Laboratory of Biochemistry, Department of Biological, Chemical and Pharmaceutical Sciences and Technologies, University of Palermo, Polyclinic, Palermo, Italy.
Associazione Siciliana per la Lotta contro i Tumori (ASLOT), Palermo, Italy.
J Cell Physiol. 2019 Aug;234(10):18432-18447. doi: 10.1002/jcp.28479. Epub 2019 Mar 25.
Triple-negative breast cancer (TNBC) is a form of BC characterized by high aggressiveness and therapy resistance probably determined by cancer stem cells. MCL1 is an antiapoptotic Bcl-2 family member that could limit the efficacy of anticancer agents as recombinant human tumor necrosis factor related apoptosis-inducing ligand (rh-TRAIL). Here, we investigated MCL1 expression in TNBC tissues and cells. We found MCL1 differentially expressed (upregulated or downregulated) in TNBC tissues. Furthermore, in comparison to the human mammary epithelial cells, we found that MDA-MB-231 cells show similar messenger RNA levels but higher MCL1 protein levels, whereas it resulted downregulated in MDA-MB-436 and BT-20 cells. We evaluated the effects of rh-TRAIL and A-1210477, a selective MCL1 inhibitor, on cell viability and growth of MDA-MB-231 cells. We demonstrated that the drug combination reduced the cell growth and activated the apoptotic pathway. Similar effects were observed on three-dimensional cultures and tertiary mammospheres of MDA-MB-231 cells. In MDA-MB-231 cells, after MCL1 silencing, rh-TRAIL confined the cell population in the sub-G0/G1 phase and induced a drop in the mitochondrial transmembrane potential. To understand the molecular mechanism by which the loss of MCL1 function sensitizes the MDA-MB-231 cells to rh-TRAIL, we analyzed by real-time reverse transcription polymerase chain reaction, the expression of genes related to apoptosis, stemness, cell cycle, and those involved in epigenetic regulation. Interestingly, among the upregulated genes through MCL1 silencing or inhibition, there was TNFRSF10A (DR4). Moreover, MCL1 inhibition increased DR4 protein levels and its cell surface expression. Finally, we demonstrated MCL1-DR4 interaction and dissociation of this complex after A-1210477 treatment. Overall, our findings highlight the potential MCL1-roles in MDA-MB-231 cells and suggest that MCL1 targeting could be an effective strategy to overcome TNBC's rh-TRAIL resistance.

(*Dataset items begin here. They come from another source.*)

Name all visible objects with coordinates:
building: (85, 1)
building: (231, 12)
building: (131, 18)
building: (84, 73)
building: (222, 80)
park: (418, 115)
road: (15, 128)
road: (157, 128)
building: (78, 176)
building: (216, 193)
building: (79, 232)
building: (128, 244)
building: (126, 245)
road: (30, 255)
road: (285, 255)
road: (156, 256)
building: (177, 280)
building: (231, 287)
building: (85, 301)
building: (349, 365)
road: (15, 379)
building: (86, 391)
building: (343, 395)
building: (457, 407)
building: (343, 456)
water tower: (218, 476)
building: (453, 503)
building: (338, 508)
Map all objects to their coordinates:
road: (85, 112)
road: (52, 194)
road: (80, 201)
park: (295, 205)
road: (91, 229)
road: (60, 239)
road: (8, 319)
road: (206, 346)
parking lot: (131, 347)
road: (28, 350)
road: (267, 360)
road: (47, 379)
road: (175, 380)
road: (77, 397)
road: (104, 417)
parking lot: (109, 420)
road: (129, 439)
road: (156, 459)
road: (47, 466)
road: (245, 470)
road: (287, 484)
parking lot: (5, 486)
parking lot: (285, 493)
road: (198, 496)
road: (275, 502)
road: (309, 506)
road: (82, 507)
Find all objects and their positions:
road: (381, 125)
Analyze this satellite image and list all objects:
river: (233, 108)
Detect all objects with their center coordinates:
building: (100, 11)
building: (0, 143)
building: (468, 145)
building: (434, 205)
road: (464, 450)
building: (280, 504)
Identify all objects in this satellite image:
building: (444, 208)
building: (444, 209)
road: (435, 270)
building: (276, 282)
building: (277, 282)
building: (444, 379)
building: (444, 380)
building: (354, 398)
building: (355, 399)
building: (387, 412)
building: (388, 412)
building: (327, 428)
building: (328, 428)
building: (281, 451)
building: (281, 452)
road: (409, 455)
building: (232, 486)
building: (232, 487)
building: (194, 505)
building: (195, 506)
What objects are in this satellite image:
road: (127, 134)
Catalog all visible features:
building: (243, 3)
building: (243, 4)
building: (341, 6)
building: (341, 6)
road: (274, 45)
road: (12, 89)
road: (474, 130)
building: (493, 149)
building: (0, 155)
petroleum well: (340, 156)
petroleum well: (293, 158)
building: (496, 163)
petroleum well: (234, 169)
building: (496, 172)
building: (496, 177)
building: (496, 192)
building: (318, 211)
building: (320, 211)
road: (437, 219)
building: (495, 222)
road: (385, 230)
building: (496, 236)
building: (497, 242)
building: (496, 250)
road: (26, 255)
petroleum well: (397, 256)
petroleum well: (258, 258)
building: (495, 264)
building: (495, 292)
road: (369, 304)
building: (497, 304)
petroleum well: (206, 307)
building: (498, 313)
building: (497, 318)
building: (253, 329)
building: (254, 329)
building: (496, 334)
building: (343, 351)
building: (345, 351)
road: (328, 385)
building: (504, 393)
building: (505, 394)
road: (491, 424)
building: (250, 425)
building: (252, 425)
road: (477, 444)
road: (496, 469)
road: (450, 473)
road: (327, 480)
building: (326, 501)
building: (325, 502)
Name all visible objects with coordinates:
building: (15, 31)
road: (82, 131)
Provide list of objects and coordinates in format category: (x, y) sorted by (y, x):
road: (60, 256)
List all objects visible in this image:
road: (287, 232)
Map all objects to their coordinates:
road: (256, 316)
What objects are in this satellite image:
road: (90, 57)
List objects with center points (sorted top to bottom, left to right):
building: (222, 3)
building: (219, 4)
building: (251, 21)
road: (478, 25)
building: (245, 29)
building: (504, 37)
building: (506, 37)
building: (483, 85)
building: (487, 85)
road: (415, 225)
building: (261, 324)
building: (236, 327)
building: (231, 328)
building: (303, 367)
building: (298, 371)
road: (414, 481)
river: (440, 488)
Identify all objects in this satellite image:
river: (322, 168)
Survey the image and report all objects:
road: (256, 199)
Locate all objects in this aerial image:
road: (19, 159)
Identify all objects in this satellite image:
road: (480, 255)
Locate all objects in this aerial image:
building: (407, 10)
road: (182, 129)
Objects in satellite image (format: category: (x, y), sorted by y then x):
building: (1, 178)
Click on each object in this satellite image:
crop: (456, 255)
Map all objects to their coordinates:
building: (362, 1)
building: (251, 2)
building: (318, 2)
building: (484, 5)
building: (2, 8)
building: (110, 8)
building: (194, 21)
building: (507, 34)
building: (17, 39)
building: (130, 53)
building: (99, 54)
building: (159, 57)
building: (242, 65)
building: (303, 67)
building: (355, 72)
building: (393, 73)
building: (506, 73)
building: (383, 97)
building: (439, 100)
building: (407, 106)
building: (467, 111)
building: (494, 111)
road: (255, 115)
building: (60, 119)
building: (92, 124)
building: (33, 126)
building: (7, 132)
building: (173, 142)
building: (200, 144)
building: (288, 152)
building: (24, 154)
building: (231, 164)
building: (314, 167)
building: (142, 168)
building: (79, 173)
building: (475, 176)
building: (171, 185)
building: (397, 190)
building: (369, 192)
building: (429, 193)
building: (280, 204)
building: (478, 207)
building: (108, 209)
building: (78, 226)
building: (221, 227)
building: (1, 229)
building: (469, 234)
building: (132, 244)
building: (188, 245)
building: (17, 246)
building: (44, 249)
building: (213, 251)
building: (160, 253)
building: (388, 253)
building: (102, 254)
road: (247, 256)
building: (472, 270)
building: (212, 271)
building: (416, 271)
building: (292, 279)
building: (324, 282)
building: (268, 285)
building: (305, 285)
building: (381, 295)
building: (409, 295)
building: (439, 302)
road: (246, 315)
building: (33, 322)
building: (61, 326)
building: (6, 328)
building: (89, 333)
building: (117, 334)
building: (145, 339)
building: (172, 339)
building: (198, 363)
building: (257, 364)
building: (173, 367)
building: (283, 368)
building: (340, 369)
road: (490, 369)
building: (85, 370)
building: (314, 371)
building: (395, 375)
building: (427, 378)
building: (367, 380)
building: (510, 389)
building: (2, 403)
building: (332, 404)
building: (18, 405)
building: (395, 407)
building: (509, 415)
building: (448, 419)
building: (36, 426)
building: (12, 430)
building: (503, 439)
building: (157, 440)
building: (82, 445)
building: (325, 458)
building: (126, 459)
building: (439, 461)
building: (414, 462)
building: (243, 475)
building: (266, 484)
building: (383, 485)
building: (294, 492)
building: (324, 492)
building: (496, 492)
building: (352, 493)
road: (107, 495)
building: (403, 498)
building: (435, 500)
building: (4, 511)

三阴性乳腺癌(TNBC)是一种侵袭性和治疗抵抗性较高的乳腺癌,可能由癌症干细胞决定。MCL1 是一种抗凋亡的 Bcl-2 家族成员,可能会限制抗癌药物如重组人肿瘤坏死因子相关凋亡诱导配体(rh-TRAIL)的疗效。在这里,我们研究了 TNBC 组织和细胞中的 MCL1 表达。我们发现 MCL1 在 TNBC 组织中差异表达(上调或下调)。此外,与人类乳腺上皮细胞相比,我们发现 MDA-MB-231 细胞显示出相似的信使 RNA 水平,但 MCL1 蛋白水平较高,而 MDA-MB-436 和 BT-20 细胞则下调。我们评估了 rh-TRAIL 和 A-1210477(一种选择性 MCL1 抑制剂)对 MDA-MB-231 细胞活力和生长的影响。我们证明,药物联合降低了细胞生长并激活了凋亡途径。在 MDA-MB-231 细胞的三维培养和三级类器官中也观察到类似的效果。在 MDA-MB-231 细胞中,沉默 MCL1 后,rh-TRAIL 将细胞群局限在 sub-G0/G1 期,并导致线粒体跨膜电位下降。为了了解失去 MCL1 功能使 MDA-MB-231 细胞对 rh-TRAIL 敏感的分子机制,我们通过实时逆转录聚合酶链反应分析了与凋亡、干性、细胞周期和表观遗传调节相关的基因的表达。有趣的是,通过 MCL1 沉默或抑制,上调的基因中有 TNFRSF10A(DR4)。此外,MCL1 抑制增加了 DR4 蛋白水平及其细胞表面表达。最后,我们证明了 MCL1-DR4 相互作用和 A-1210477 处理后复合物的解离。总之,我们的研究结果强调了 MCL1 在 MDA-MB-231 细胞中的潜在作用,并表明针对 MCL1 可能是克服 TNBC 对 rh-TRAIL 耐药性的有效策略。